I knew cooking French keto food in my kitchenette-less lower Manhattan apartment was a bad idea! I thought the smell would invariably attract a “dead” rat on my staircase or a family of roaches in my bathroom. But, no! It turned out that my French cooking brought home the scariest pest of NYC – a mouse!
As I was dealing with some health issues on a very quiet Sunday afternoon, I heard the shuffling noise of plastics from my pantry. It felt like a living thing, a lot larger than a roach, was going through my dry foods. First reaction – I froze. Second reaction – panic fueled with high adrenaline leading to me deliberately hopping in front of my pantry to scare the thing. It worked. A tiny, brown shadow ran from my pantry shelves towards my closet and disappeared under the darkness of the door.
Dear Lord! I have a mouse!
I stood there strategizing my next move. I jumped up and down again and then quickly opened the closet door. Nothing happened. I pulled out the first thing I found – a black pair of jeans and a black shirt (yes, we wear a lot of black here in Manhattan). Then as soon as I was ready, I quickly looked up 5 ways to get rid of mice in NYC apartment on my phone – ultra-sonicator, mint oil, putting all grains and dry foods in hard plastic/metal containers, setting up traps and closing any and all cracks and holes in the apartment.

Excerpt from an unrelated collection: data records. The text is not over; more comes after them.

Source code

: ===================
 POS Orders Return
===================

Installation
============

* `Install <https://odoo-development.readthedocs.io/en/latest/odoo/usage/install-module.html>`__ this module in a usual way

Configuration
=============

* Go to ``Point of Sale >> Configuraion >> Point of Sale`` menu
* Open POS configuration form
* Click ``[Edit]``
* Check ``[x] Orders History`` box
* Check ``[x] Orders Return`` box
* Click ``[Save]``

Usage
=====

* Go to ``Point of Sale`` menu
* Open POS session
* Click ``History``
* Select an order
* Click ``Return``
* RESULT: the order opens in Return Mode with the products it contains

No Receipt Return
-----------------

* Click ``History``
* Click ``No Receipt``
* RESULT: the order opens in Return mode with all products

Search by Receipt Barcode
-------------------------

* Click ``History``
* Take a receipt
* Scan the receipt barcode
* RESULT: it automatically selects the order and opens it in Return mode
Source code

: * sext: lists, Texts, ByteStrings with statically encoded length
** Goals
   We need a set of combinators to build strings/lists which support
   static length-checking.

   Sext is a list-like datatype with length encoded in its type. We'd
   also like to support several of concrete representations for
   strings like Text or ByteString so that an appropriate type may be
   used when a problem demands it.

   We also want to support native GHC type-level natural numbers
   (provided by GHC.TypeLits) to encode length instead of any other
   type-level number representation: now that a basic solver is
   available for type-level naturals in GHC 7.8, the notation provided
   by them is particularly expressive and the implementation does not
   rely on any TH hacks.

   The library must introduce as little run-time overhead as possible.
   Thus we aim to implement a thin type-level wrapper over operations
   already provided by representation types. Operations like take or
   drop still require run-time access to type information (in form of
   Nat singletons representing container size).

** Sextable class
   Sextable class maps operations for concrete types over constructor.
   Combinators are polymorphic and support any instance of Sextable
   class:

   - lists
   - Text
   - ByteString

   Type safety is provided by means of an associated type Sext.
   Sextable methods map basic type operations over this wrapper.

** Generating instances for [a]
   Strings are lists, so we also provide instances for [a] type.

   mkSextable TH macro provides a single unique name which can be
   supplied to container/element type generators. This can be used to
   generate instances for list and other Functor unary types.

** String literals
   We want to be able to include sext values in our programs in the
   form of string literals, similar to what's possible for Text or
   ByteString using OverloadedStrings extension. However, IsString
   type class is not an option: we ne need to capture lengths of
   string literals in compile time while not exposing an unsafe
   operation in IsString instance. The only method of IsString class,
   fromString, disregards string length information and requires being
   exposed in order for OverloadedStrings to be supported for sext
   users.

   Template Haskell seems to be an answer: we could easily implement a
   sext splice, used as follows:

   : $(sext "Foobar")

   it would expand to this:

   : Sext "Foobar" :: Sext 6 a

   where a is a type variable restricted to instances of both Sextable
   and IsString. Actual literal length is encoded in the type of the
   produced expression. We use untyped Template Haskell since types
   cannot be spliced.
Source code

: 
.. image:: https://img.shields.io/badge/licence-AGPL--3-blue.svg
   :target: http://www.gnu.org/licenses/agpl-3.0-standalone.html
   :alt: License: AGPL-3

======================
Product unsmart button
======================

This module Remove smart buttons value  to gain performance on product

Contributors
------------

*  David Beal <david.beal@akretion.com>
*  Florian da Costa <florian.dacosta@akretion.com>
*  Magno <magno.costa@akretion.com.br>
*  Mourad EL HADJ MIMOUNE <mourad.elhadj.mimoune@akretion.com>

Easier said than done! After going through pest control isles of Home Depot, Target and Jack’s 99, I could only achieve 4 out of those 5. The ultra-sonicator was a complete fail. The mouse pretty much ignored the peanut butter in the trap and just searched for the bag of very greasy and salty potato chips it chewed through before. Of course, I threw that away the moment I found tiny pieces of plastic from the bag.
As I woke up the next morning, I could remember that I had a nightmare where the mouse jumped on my face trying to eat my eyelids! Feeling exhausted, I reached the lab. Surprisingly, my lab mates’ reactions cheered me up!
Soonhee, the visual researcher, immediately started looking for mouse traps on the internet! Her concern was how to get rid of the mouse alive or dead after it was caught.
Rosa, the Graduate student who turned down an offer from Cambridge to join Columbia, and who very closely reminds me of Phoebe Bouffe from “Friends”, because of her vegetarian diet, straight long hair parted in the middle and a tall, slim figure with a kind face, told me – “I had a mouse once.”
I asked, “Did your cats take care of the mouse?”
Rosa answered – “Dhru, you know me. I closed my bedroom door, shut the cats out and slept in the same room with the mouse to save him from my cats.”
Tetsu, the calmest of them all, a graduate student who just had a paper accepted in PNAS, said very slowly and softly – “You have a mouse? Is it a pet?”
I replied – “I wish! In that case it would be caged and be controlled! Now I’m just worried that it’s going to chew off my passport and visa!” – which invariably led to a discussion of international scientists and the anxiety related to their visa situations.
Zak, the F32-winning postdoc said, matter-of-factly, “Oh yeah, I had a couple of those at some point.”
My mouth fell open “A COUPLE?”
Zak laughed – “Of course! It’s New York! They were going for my almond butter.”
So, in summary, everyone who lived in New York permanently more than I ever have, encountered a mouse situation. This made me feel way better. Perhaps, I will be ok. Perhaps, the mouse will go away on its own if it doesn’t find any food.
I realized, now I truly, undoubtedly and irrevocably understand why they say this about New York – “if you can make it here, you can make it anywhere.”